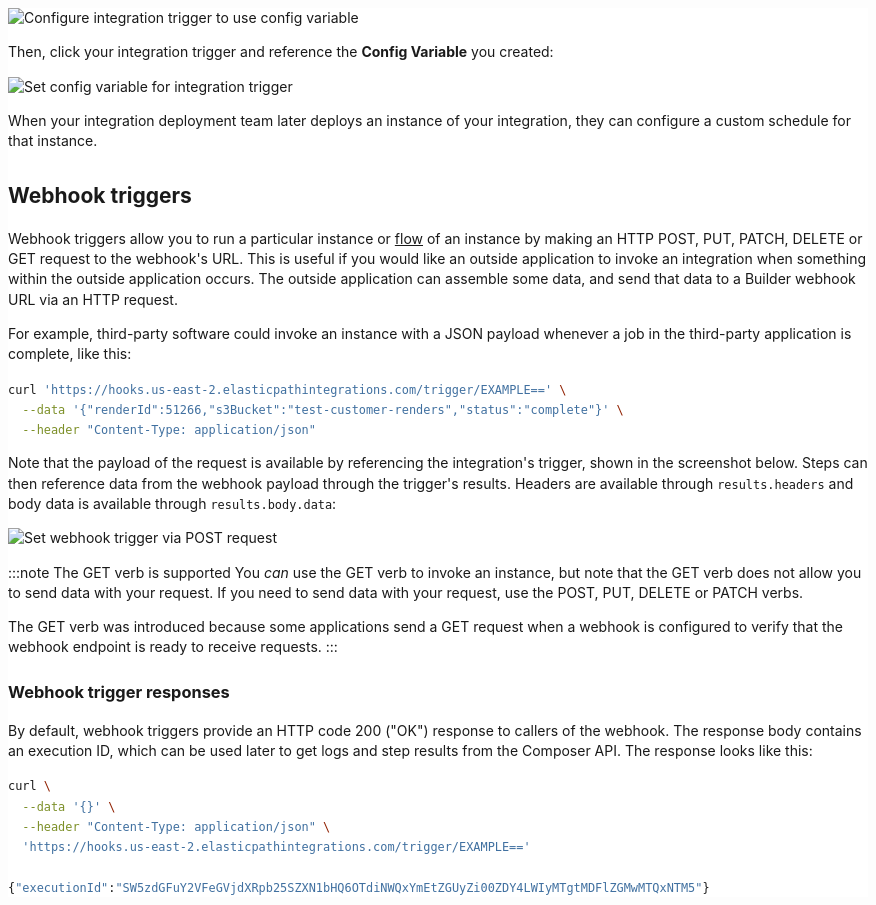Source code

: ![Configure integration trigger to use config variable](/assets/schedule-config-variable.png)

Then, click your integration trigger and reference the **Config Variable** you created:

![Set config variable for integration trigger](/assets/config-driven-schedule.png)

When your integration deployment team later deploys an instance of your integration, they can configure a custom schedule for that instance.

## Webhook triggers

Webhook triggers allow you to run a particular instance or [flow](/docs/composer/builder/integrations/building-integrations#flows-in-integrations) of an instance by making an HTTP POST, PUT, PATCH, DELETE or GET request to the webhook's URL.
This is useful if you would like an outside application to invoke an integration when something within the outside application occurs.
The outside application can assemble some data, and send that data to a Builder webhook URL via an HTTP request.

For example, third-party software could invoke an instance with a JSON payload whenever a job in the third-party application is complete, like this:

```bash
curl 'https://hooks.us-east-2.elasticpathintegrations.com/trigger/EXAMPLE==' \
  --data '{"renderId":51266,"s3Bucket":"test-customer-renders","status":"complete"}' \
  --header "Content-Type: application/json"
```

Note that the payload of the request is available by referencing the integration's trigger, shown in the screenshot below.
Steps can then reference data from the webhook payload through the trigger's results.
Headers are available through `results.headers` and body data is available through `results.body.data`:

![Set webhook trigger via POST request](/assets/webhook-trigger-payload.png)

:::note 
The GET verb is supported
You _can_ use the GET verb to invoke an instance, but note that the GET verb does not allow you to send data with your request.
If you need to send data with your request, use the POST, PUT, DELETE or PATCH verbs.

The GET verb was introduced because some applications send a GET request when a webhook is configured to verify that the webhook endpoint is ready to receive requests.
:::

### Webhook trigger responses

By default, webhook triggers provide an HTTP code 200 ("OK") response to callers of the webhook.
The response body contains an execution ID, which can be used later to get logs and step results from the Composer API.
The response looks like this:

```bash
curl \
  --data '{}' \
  --header "Content-Type: application/json" \
  'https://hooks.us-east-2.elasticpathintegrations.com/trigger/EXAMPLE=='

{"executionId":"SW5zdGFuY2VFeGVjdXRpb25SZXN1bHQ6OTdiNWQxYmEtZGUyZi00ZDY4LWIyMTgtMDFlZGMwMTQxNTM5"}
```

------------------------------------------------

- [DIRECTIONS FOR THIS TASK]:
Go through the entries above and copy each line with "instance" in it.

- [OUTPUT BELOW]:
When your integration deployment team later deploys an instance of your integration, they can configure a custom schedule for that instance.
Webhook triggers allow you to run a particular instance or [flow](/docs/composer/builder/integrations/building-integrations#flows-in-integrations) of an instance by making an HTTP POST, PUT, PATCH, DELETE or GET request to the webhook's URL.
For example, third-party software could invoke an instance with a JSON payload whenever a job in the third-party application is complete, like this:
You _can_ use the GET verb to invoke an instance, but note that the GET verb does not allow you to send data with your request.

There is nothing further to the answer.